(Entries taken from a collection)
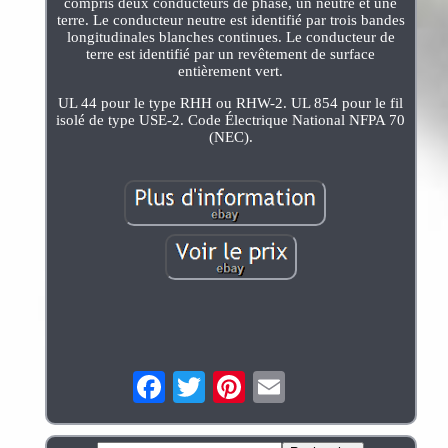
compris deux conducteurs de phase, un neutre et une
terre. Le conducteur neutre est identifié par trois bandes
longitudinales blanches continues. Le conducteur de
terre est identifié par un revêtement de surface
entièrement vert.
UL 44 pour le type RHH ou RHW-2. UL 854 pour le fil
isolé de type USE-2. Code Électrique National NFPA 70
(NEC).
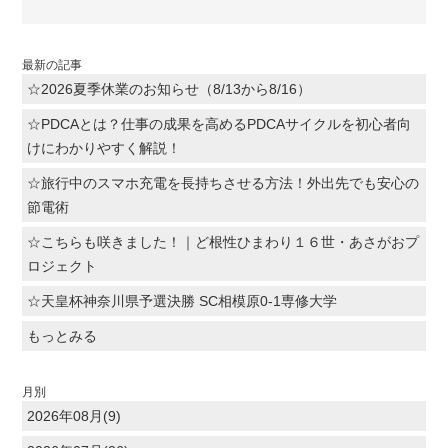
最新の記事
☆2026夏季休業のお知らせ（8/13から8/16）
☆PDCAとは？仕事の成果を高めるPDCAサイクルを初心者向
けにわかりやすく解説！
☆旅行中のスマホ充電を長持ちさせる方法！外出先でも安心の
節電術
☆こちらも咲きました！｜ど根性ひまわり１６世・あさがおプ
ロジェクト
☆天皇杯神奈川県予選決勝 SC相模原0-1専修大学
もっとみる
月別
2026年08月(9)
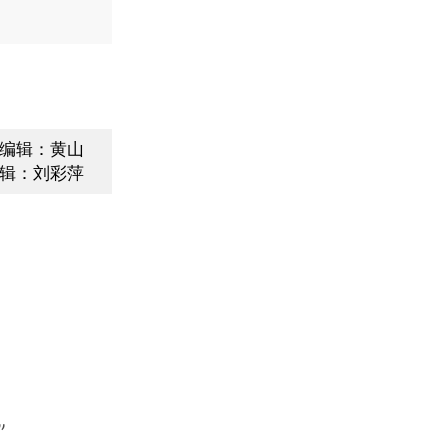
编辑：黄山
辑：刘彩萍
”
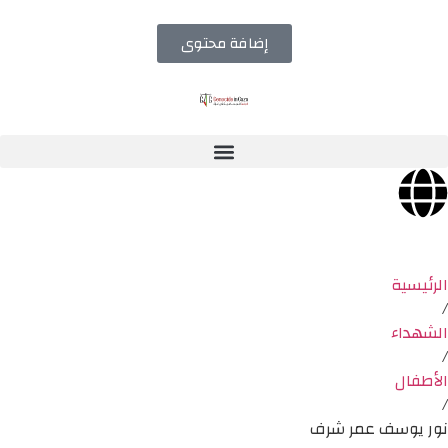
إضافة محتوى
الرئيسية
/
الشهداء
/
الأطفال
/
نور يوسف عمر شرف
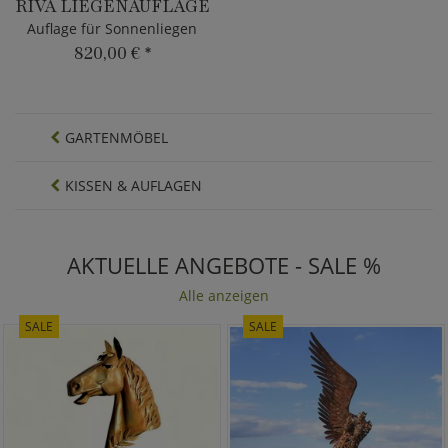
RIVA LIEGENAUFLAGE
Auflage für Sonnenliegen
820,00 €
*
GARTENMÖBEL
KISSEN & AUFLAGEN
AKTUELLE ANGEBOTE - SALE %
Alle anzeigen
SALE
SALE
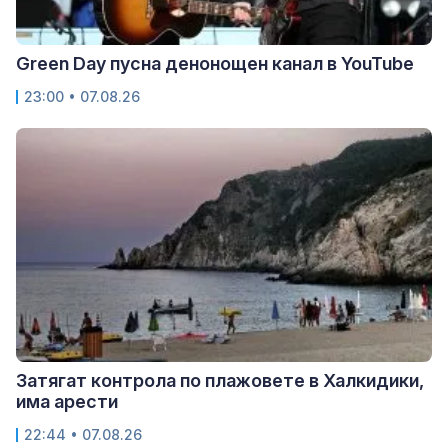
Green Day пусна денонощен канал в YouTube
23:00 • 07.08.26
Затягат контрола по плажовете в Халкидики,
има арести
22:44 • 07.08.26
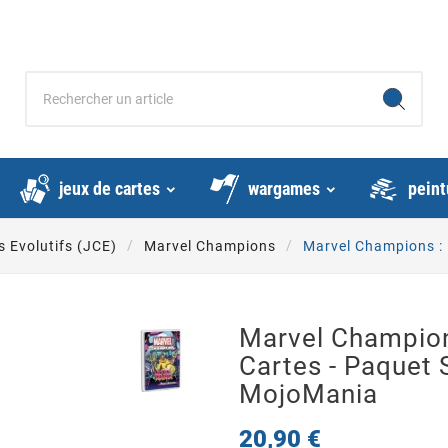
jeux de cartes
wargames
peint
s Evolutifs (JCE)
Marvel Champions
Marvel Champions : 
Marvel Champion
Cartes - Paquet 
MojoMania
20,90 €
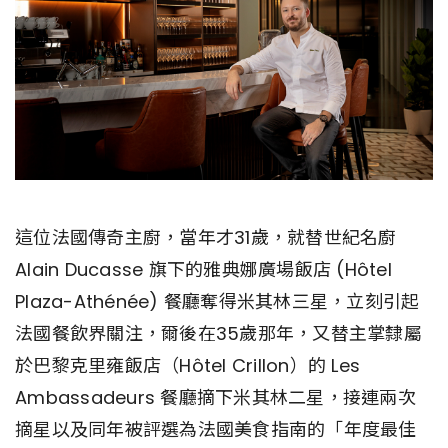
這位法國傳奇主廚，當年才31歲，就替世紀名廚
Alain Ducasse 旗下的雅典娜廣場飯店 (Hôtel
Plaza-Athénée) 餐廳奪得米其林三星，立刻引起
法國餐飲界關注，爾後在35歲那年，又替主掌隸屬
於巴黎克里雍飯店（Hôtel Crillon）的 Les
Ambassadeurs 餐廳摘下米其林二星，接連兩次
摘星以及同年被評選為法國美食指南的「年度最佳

### PROMPT
Reproduce the material with "Sonnenliegen" replaced by "Gartenliegen" and every other line unchanged. Omit the pictures from your answer.

### RESULT OF THE EXERCISE
compris deux conducteurs de phase, un neutre et une
terre. Le conducteur neutre est identifié par trois bandes
longitudinales blanches continues. Le conducteur de
terre est identifié par un revêtement de surface
entièrement vert.
UL 44 pour le type RHH ou RHW-2. UL 854 pour le fil
isolé de type USE-2. Code Électrique National NFPA 70
(NEC).
最新の記事
☆2026夏季休業のお知らせ（8/13から8/16）
☆PDCAとは？仕事の成果を高めるPDCAサイクルを初心者向
けにわかりやすく解説！
☆旅行中のスマホ充電を長持ちさせる方法！外出先でも安心の
節電術
☆こちらも咲きました！｜ど根性ひまわり１６世・あさがおプ
ロジェクト
☆天皇杯神奈川県予選決勝 SC相模原0-1専修大学
もっとみる
月別
2026年08月(9)
编辑：黄山
辑：刘彩萍
”
إضافة محتوى
الرئيسية
/
الشهداء
/
الأطفال
/
نور يوسف عمر شرف
RIVA LIEGENAUFLAGE
Auflage für Gartenliegen
820,00 €
*
GARTENMÖBEL
KISSEN & AUFLAGEN
AKTUELLE ANGEBOTE - SALE %
Alle anzeigen
SALE
SALE
Green Day пусна денонощен канал в YouTube
23:00 • 07.08.26
Затягат контрола по плажовете в Халкидики,
има арести
22:44 • 07.08.26
jeux de cartes
wargames
peint
s Evolutifs (JCE)
Marvel Champions
Marvel Champions : 
Marvel Champion
Cartes - Paquet 
MojoMania
20,90 €
這位法國傳奇主廚，當年才31歲，就替世紀名廚
Alain Ducasse 旗下的雅典娜廣場飯店 (Hôtel
Plaza-Athénée) 餐廳奪得米其林三星，立刻引起
法國餐飲界關注，爾後在35歲那年，又替主掌隸屬
於巴黎克里雍飯店（Hôtel Crillon）的 Les
Ambassadeurs 餐廳摘下米其林二星，接連兩次
摘星以及同年被評選為法國美食指南的「年度最佳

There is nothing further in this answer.